Interessant is dat tijdens de Tweede Wereldoorlog de zogenaamde bicaliber-kanonnen verschenen, dat wil zeggen kanonnen met een taps toelopende boring. Bij de ingang ervan was er één kaliber, maar bij de uitgang was er nog een - kleiner! Ze gebruikten het "Gerlich-principe": wanneer de taps toelopende loop de kogel samendrukt tot een iets kleinere diameter. In dit geval neemt de druk van gassen aan de onderkant toe en nemen de beginsnelheid en energie toe. Een typische vertegenwoordiger van dergelijke wapensystemen was het Duitse 28/20 mm (28 mm bij de ingang van de kegel en 20 mm bij de snuit) antitankkanon. Met een gewicht van het kanon zelf van 229 kg had het pantserdoorborende projectiel een snelheid van 1400 m / s, wat een orde van grootte hoger was dan andere vergelijkbare wapens in die tijd. Maar deze prestatie bracht hoge kosten met zich mee voor de Duitsers. Taps toelopende vaten waren moeilijk te vervaardigen en ze waren veel sneller versleten. Schelpen zijn voor hen ook veel moeilijker, maar ze bevatten minder explosieven dan gewone kalibers van kaliber. Daarom moesten ze hen uiteindelijk in de steek laten, hoewel een aantal van hen zelfs aan de veldslagen heeft deelgenomen.
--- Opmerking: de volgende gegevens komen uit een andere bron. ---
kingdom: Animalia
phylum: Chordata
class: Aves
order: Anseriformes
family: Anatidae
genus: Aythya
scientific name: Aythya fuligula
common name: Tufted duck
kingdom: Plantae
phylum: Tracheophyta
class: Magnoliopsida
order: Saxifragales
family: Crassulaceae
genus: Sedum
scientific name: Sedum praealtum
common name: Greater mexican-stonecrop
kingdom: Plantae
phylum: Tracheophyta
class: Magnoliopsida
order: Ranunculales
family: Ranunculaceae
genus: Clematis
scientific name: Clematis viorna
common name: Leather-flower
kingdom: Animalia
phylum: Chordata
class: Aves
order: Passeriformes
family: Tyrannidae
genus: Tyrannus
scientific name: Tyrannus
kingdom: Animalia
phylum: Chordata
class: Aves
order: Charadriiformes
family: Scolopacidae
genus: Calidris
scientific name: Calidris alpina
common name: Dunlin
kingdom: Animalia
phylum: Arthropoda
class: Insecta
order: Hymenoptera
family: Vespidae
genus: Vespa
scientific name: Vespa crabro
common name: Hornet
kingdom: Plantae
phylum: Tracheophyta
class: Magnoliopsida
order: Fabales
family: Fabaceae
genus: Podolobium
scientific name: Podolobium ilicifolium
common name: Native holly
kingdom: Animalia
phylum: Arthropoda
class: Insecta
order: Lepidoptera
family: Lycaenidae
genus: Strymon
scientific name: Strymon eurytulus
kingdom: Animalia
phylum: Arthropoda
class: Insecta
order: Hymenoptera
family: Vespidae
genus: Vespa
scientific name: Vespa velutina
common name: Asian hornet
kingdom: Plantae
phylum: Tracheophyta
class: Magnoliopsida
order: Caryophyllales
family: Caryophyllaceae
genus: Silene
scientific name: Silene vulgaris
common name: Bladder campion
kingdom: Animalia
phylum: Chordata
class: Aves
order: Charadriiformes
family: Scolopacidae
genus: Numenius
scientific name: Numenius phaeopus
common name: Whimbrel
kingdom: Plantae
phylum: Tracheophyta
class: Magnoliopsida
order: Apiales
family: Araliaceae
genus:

2, 8 cm schwere Panzerbüchse 41
Hoogstwaarschijnlijk is dit geen volledige lijst, maar het is voldoende voor een conclusie. En wat is de conclusie? Alleen het feit dat praktisch elk "gat in de pijp" gemaakt kan worden, zou alleen maar een wens zijn! Diezelfde Japanner maakte bijvoorbeeld zelfs in 1905 zelfs kanonnen van boomstammen en vuurde ermee af, weliswaar natuurlijk niet met kanonskogels, maar brandbommen van stukjes bamboestam.